▶ [EXERCISE]:
From the first line to the last, give the data again exactly.

Dataset items:
+++++

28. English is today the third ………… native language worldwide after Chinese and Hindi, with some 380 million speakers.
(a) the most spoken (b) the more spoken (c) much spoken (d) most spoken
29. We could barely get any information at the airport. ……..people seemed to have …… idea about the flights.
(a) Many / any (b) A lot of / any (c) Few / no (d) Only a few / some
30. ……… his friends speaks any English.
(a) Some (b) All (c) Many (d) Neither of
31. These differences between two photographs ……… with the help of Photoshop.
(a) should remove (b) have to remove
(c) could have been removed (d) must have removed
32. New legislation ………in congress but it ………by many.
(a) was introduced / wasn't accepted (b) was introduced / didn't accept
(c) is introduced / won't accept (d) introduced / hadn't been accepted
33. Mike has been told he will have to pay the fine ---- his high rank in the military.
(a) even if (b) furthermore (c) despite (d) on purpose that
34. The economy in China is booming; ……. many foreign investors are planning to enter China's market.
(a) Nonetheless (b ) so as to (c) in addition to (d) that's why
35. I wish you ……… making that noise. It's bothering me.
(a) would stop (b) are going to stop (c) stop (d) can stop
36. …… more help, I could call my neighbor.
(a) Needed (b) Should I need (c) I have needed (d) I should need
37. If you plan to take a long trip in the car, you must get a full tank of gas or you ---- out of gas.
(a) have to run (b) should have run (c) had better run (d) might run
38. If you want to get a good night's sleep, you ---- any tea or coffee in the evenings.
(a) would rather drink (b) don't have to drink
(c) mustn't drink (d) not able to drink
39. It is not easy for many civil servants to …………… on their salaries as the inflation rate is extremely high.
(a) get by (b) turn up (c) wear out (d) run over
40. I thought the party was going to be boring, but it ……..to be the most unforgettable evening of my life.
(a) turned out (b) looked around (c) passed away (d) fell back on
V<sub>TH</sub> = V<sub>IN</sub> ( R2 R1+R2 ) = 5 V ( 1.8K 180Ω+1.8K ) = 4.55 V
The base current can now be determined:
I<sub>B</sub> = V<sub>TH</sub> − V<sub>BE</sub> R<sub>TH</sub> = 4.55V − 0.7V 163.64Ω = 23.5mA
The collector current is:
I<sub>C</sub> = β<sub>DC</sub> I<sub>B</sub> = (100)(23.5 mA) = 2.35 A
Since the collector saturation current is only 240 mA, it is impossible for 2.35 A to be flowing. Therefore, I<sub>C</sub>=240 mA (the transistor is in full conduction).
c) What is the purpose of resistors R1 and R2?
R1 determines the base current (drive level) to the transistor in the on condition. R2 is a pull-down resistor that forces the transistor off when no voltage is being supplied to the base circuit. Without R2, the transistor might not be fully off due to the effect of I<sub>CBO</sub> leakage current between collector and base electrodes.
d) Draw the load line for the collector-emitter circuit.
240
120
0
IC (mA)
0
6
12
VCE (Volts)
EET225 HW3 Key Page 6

+++++

▶ [EXERCISE RESULT]:
28. English is today the third ………… native language worldwide after Chinese and Hindi, with some 380 million speakers.
(a) the most spoken (b) the more spoken (c) much spoken (d) most spoken
29. We could barely get any information at the airport. ……..people seemed to have …… idea about the flights.
(a) Many / any (b) A lot of / any (c) Few / no (d) Only a few / some
30. ……… his friends speaks any English.
(a) Some (b) All (c) Many (d) Neither of
31. These differences between two photographs ……… with the help of Photoshop.
(a) should remove (b) have to remove
(c) could have been removed (d) must have removed
32. New legislation ………in congress but it ………by many.
(a) was introduced / wasn't accepted (b) was introduced / didn't accept
(c) is introduced / won't accept (d) introduced / hadn't been accepted
33. Mike has been told he will have to pay the fine ---- his high rank in the military.
(a) even if (b) furthermore (c) despite (d) on purpose that
34. The economy in China is booming; ……. many foreign investors are planning to enter China's market.
(a) Nonetheless (b ) so as to (c) in addition to (d) that's why
35. I wish you ……… making that noise. It's bothering me.
(a) would stop (b) are going to stop (c) stop (d) can stop
36. …… more help, I could call my neighbor.
(a) Needed (b) Should I need (c) I have needed (d) I should need
37. If you plan to take a long trip in the car, you must get a full tank of gas or you ---- out of gas.
(a) have to run (b) should have run (c) had better run (d) might run
38. If you want to get a good night's sleep, you ---- any tea or coffee in the evenings.
(a) would rather drink (b) don't have to drink
(c) mustn't drink (d) not able to drink
39. It is not easy for many civil servants to …………… on their salaries as the inflation rate is extremely high.
(a) get by (b) turn up (c) wear out (d) run over
40. I thought the party was going to be boring, but it ……..to be the most unforgettable evening of my life.
(a) turned out (b) looked around (c) passed away (d) fell back on
V<sub>TH</sub> = V<sub>IN</sub> ( R2 R1+R2 ) = 5 V ( 1.8K 180Ω+1.8K ) = 4.55 V
The base current can now be determined:
I<sub>B</sub> = V<sub>TH</sub> − V<sub>BE</sub> R<sub>TH</sub> = 4.55V − 0.7V 163.64Ω = 23.5mA
The collector current is:
I<sub>C</sub> = β<sub>DC</sub> I<sub>B</sub> = (100)(23.5 mA) = 2.35 A
Since the collector saturation current is only 240 mA, it is impossible for 2.35 A to be flowing. Therefore, I<sub>C</sub>=240 mA (the transistor is in full conduction).
c) What is the purpose of resistors R1 and R2?
R1 determines the base current (drive level) to the transistor in the on condition. R2 is a pull-down resistor that forces the transistor off when no voltage is being supplied to the base circuit. Without R2, the transistor might not be fully off due to the effect of I<sub>CBO</sub> leakage current between collector and base electrodes.
d) Draw the load line for the collector-emitter circuit.
240
120
0
IC (mA)
0
6
12
VCE (Volts)
EET225 HW3 Key Page 6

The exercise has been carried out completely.